§ ASSIGNMENT
If a line below contains the string "Page", return that line.

§ SUPPLIED DATA
[Start of Attachment]

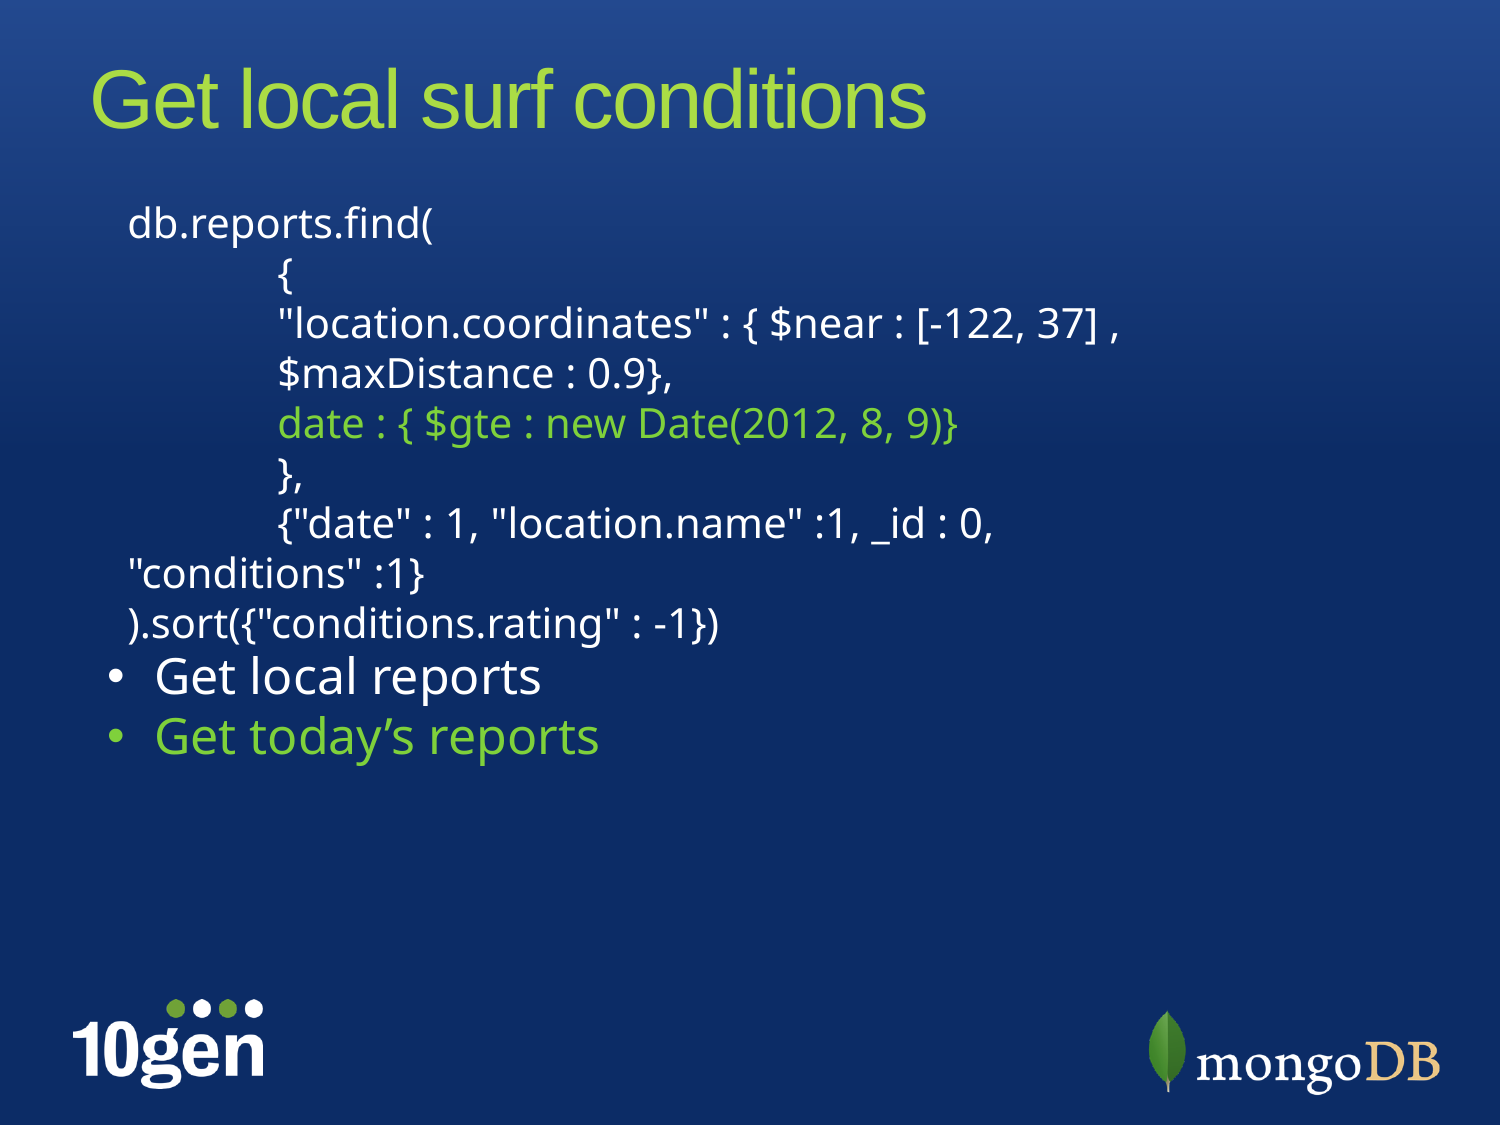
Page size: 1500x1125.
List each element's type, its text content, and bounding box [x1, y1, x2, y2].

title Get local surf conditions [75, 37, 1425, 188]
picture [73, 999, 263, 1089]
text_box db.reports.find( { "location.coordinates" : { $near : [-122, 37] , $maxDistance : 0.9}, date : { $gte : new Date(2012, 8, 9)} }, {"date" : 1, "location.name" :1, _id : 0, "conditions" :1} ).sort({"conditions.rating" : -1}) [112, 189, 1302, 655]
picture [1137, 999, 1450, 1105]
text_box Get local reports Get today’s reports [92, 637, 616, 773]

[End of Attachment]
[Start of Attachment]

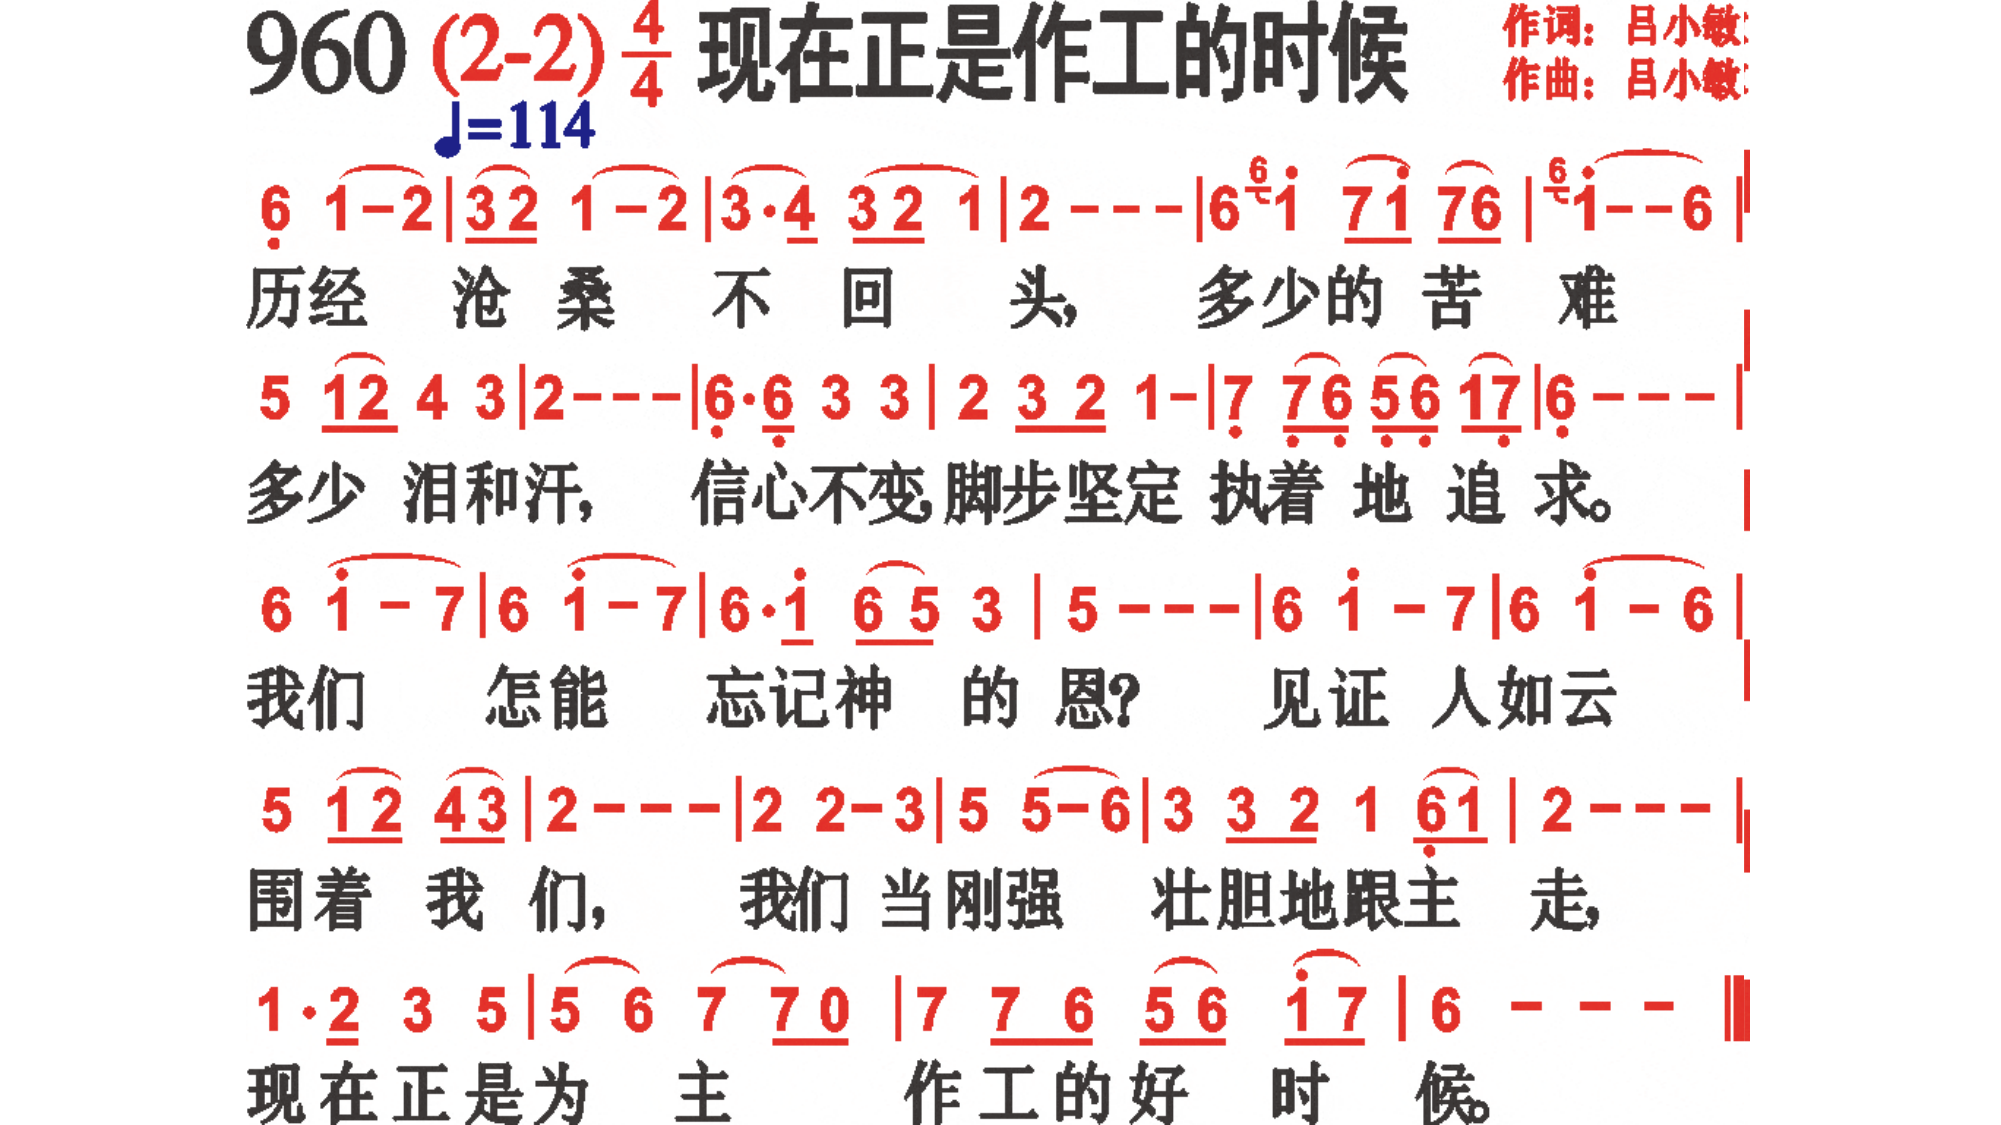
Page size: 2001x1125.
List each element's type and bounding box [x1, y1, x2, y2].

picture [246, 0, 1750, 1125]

[End of Attachment]

§ RESPONSE
Page size: 1500x1125.
Page size: 2001x1125.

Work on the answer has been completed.